NYC Transit Fares And Tolls May Rise In 2008

Even with a $1 billion surplus this year, mouting debt payments for MTA may force an increase in the $2 bus and subway fare next year to keep the budget in the black.

2 minute read

July 30, 2007, 9:00 AM PDT

By Irvin Dawid


"Elliot G. Sander, Metropolitan Transportation Authority executive director, said yesterday that despite the current ($1 billion) surplus, a fare and toll increase was needed to help offset significant rises in debt service and other costs expected in coming years.

At a meeting of the authority's board, he proposed raising fare and toll revenues by 6.5 percent, although it was not yet clear how the increases would be distributed among tolls, commuter train tickets and the different types of transit fares, like unlimited-ride MetroCards."

"They have good arguments, and I think they're worth listening to," said Gene Russianoff, staff lawyer for the Straphangers Campaign, a rider advocacy group that in the past has been among the most ardent opponents of fare increases. "We've been complaining for a decade that there's this debt bomb that's going to go off, so it would be very hypocritical to say it will solve itself in 2009."

"The current budget surplus has been generated by higher-than-expected revenues from real estate taxes, Mr. Sander said, but he warned that those revenues could not be relied on to continue to grow indefinitely. And he pointed to payments on the authority's debt that are expected to rise to nearly $2 billion in 2011 from $1.4 billion this year, which he said endangered the authority's financial stability.

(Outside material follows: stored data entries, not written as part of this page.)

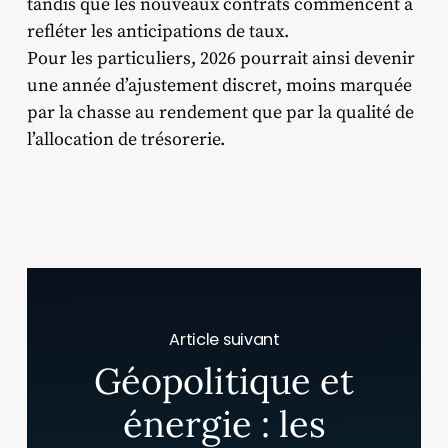
tandis que les nouveaux contrats commencent à
refléter les anticipations de taux.
Pour les particuliers, 2026 pourrait ainsi devenir
une année d’ajustement discret, moins marquée
par la chasse au rendement que par la qualité de
l’allocation de trésorerie.
Article suivant
Géopolitique et
énergie : les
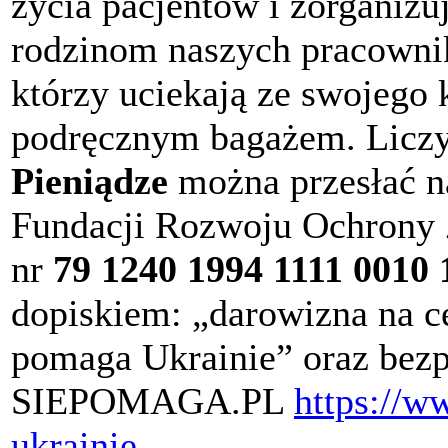
życia pacjentów i zorganiz
rodzinom naszych pracowni
którzy uciekają ze swojego k
podręcznym bagażem. Liczy 
Pieniądze
można przesłać n
Fundacji Rozwoju Ochrony
nr
79 1240 1994 1111 0010 
dopiskiem: „darowizna na c
pomaga Ukrainie” oraz bezp
SIEPOMAGA.PL
https://w
ukrainie
.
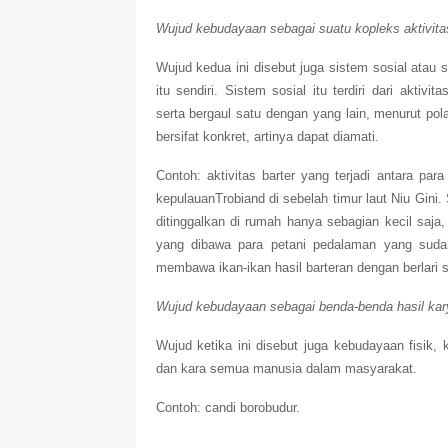
Wujud kebudayaan sebagai suatu kopleks aktivita
Wujud kedua ini disebut juga sistem sosial atau 
itu sendiri. Sistem sosial itu terdiri dari aktiv
serta bergaul satu dengan yang lain, menurut pola
bersifat konkret, artinya dapat diamati.
Contoh: aktivitas barter yang terjadi antara p
kepulauanTrobiand di sebelah timur laut Niu Gini
ditinggalkan di rumah hanya sebagian kecil saja
yang dibawa para petani pedalaman yang sudah
membawa ikan-ikan hasil barteran dengan berlari s
Wujud kebudayaan sebagai benda-benda hasil ka
Wujud ketika ini disebut juga kebudayaan fisik, k
dan kara semua manusia dalam masyarakat.
Contoh: candi borobudur.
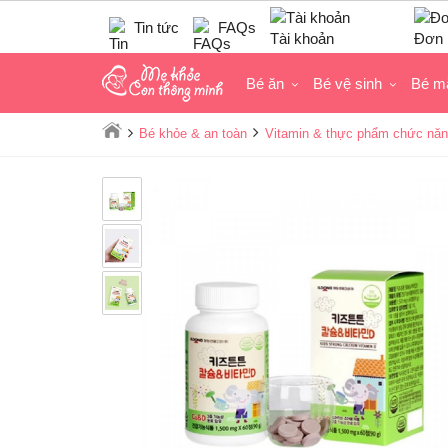
Tin tức
FAQs
Tài khoản
Đơn 
Bé ăn
Bé vệ sinh
Bé m
Bé khỏe & an toàn
Vitamin & thực phẩm chức năn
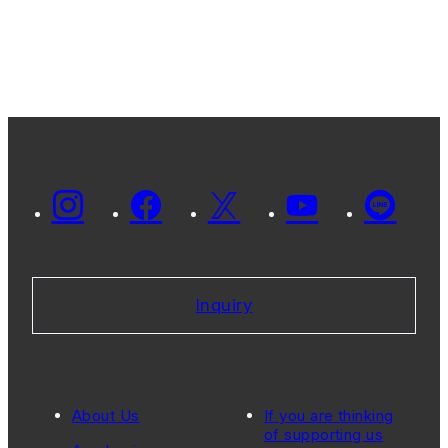
Inquiry
About Us
If you are thinking
of supporting us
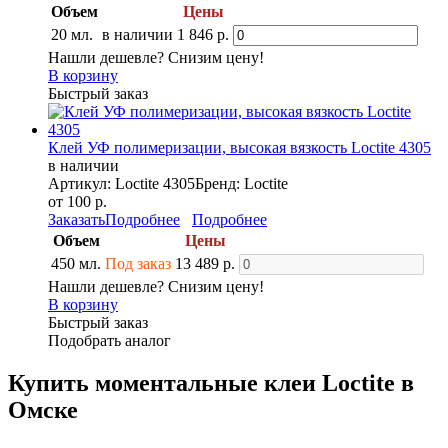
Объем
Цены
20 мл.
в наличии
1 846 р.
Нашли дешевле? Снизим цену!
В корзину
Быстрый заказ
Клей УФ полимеризации, высокая вязкость Loctite 4305
в наличии
Артикул: Loctite 4305
Бренд: Loctite
от 100 р.
Заказать
Подробнее
Подробнее
Объем
Цены
450 мл.
Под заказ
13 489 р.
Нашли дешевле? Снизим цену!
В корзину
Быстрый заказ
Подобрать аналог
Купить моментальные клеи Loctite в
Омске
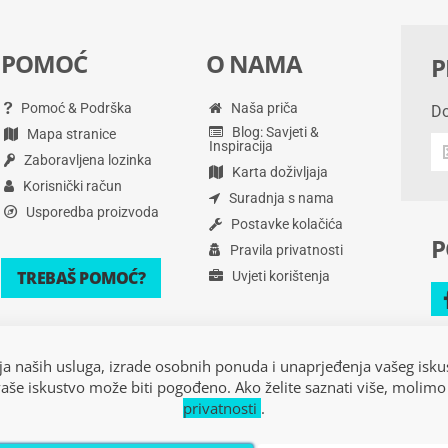
POMOĆ
O NAMA
P
Pomoć & Podrška
Naša priča
Do
Blog: Savjeti &
Mapa stranice
Do
Inspiracija
Zaboravljena lozinka
na
Karta doživljaja
po
Korisnički račun
Suradnja s nama
i
Usporedba proizvoda
Postavke kolačića
vi
P
Pravila privatnosti
TREBAŠ POMOĆ?
Uvjeti korištenja
ja naših usluga, izrade osobnih ponuda i unaprjeđenja vašeg isku
vaše iskustvo može biti pogođeno. Ako želite saznati više, molimo
privatnosti
.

He said postponing a fare increase by even a year could lead to cuts in service and the need for a 15 percent fare increase in 2009."

"Through this program we believe we will be putting the M.T.A. on a course of solid, long-term fiscal stability," Mr. Sander said.

From NYT editorial:

"Mr. Sander needs to find an immediate way out of the M.T.A.'s fiscal pickle. Its revenues have come from the state and local government coffers and the fare box. Fares have had to finance a big part of the budget - 58 percent versus the national average of 40 percent - mostly because the state and city have long shortchanged public transit.

The main blame lies with former Gov. George Pataki, who, with the cooperation of then-Mayor Rudolph Giuliani, began rerouting billions of dollars in taxes that should have gone to mass transportation. Gov. Eliot Spitzer could help undo the damage, and minimize fare increases, by finding a way to rededicate all public transit taxes."